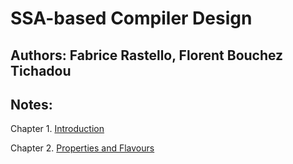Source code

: # SSA-based Compiler Design
## **Authors**: Fabrice Rastello, Florent Bouchez Tichadou

## **Notes**:
Chapter 1. [Introduction](./chapter-1.md)

Chapter 2. [Properties and Flavours](./chapter-2.md)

• _Task goal_
Rewrite the data with "Notes" changed to "Contents" and everything else left as it is. Leave the picture out of your answer.

• _Result of this exercise_
Source code

: # SSA-based Compiler Design
## **Authors**: Fabrice Rastello, Florent Bouchez Tichadou

## **Contents**:
Chapter 1. [Introduction](./chapter-1.md)

Chapter 2. [Properties and Flavours](./chapter-2.md)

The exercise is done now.